At the outset, although we didn’t scope Mae we were almost 100% positive that ulcers were what was causing her discomfort and pain. After her first vet visit, she was prescribed Sucralfate (powder form). I had also ordered more than a two weeks supply of GastroGard. We stopped feeding her grain altogether and kept her only on minimal amounts of hay, not wanting to exacerbate her ulcers. Three days after her “colic-scare” and on the Sucralfate, she had perked up significantly and was looking less uncomfortable. However, she was still spending more time lying down on her side than standing up and walking around. My trainer received endless calls and texts from other worried horse folk at our barn, asking if she knew about the mare that looked like it was dead out in the paddocks. The warmer weather worked in our favor and she loved sunbathing in the warm spots on her turnout, with her quarab paddock mate standing over her and keeping watch as best he could.
After the GastroGard arrived from FarmVet after a harried weekend online order, we started giving her a full dosage daily. She improved markedly, slowly regaining her appetite and lying down less and less. After the third day of the GastroGard, I found her calmly standing in her stall instead of lying prone.

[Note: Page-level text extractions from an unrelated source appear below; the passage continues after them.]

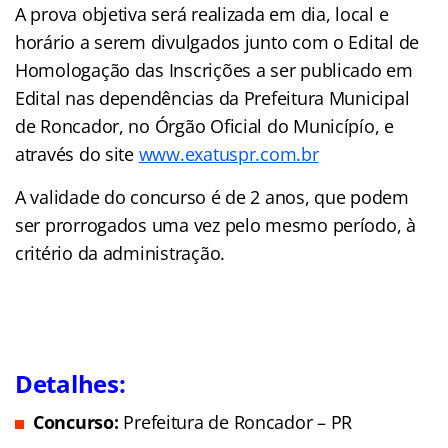
A prova objetiva será realizada em dia, local e
horário a serem divulgados junto com o Edital de
Homologação das Inscrições a ser publicado em
Edital nas dependências da Prefeitura Municipal
de Roncador, no Órgão Oficial do Municípío, e
através do site
www.exatuspr.com.br
A validade do concurso é de 2 anos, que podem
ser prorrogados uma vez pelo mesmo período, à
critério da administração.
Detalhes:
Concurso:
Prefeitura de Roncador – PR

We continued (and are still continuing) with the GastroGard and started slowly introducing grain because almost overnight, unsurprisingly, she had turned into a bag of skin and bones. Mae was already pretty thin when she arrived and must have lost over 100 lbs over a very short time period. She was so skinny that I had the irrational fear that animal services was going to get called to haul her away.

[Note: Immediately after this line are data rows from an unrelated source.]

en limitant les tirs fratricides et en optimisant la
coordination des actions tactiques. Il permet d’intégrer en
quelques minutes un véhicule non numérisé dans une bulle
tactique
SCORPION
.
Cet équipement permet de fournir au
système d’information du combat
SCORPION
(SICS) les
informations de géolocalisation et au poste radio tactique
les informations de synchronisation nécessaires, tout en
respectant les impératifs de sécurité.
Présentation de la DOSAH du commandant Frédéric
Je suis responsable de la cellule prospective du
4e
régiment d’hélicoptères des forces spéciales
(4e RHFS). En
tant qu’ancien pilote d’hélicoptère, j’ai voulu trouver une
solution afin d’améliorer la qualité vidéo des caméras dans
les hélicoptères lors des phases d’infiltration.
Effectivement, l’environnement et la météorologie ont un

In addition, because she had been lying down and getting up so much, her body and legs were covered with open, bleeding pressure sores. Since our first priority had been treating the ulcers, we didn’t pay the sores as much attention. One of the sores on the “elbow” of her front left leg blew up overnight and turned into an abscess. Her leg expanded to four times the size it normally is. We kept her walking on it, as the swelling would go down with activity and use. After four days, the abscess burst on its own, and we happened to have a vet on hand when it happened. He opened the wound, drained it out further, and left us some antibiotics with instructions to keep the hole open as long as we could to drain it further and to keep it clean. Every day, we’ve been squeezing on her leg to drain it of pus, blood, and other garbage. Her leg has been rubbed raw and is almost naked now because of how much we’ve been massaging it. Almost a week later, her leg is now finally down to almost its normal size. She still walks with a slight limp but works out of it with increased activity. She clearly doesn’t like us pressing and squeezing, but she doesn’t make a big deal of it and only turns her head to watch.
Our number one priority now is putting her weight back on. She’s getting a healthy amount of hay and grain every day, as well as Cool Calories and a cup of canola oil with her grain (the last thing I need is a horse that founders). If that’s not the recipe for a fat horse, I may need to start throwing some potato chips and Totino’s pizza rolls in there. And so we continue with the adventures in baby horse raising (and apparently rescuing). No day is exactly like the last and will be like the next.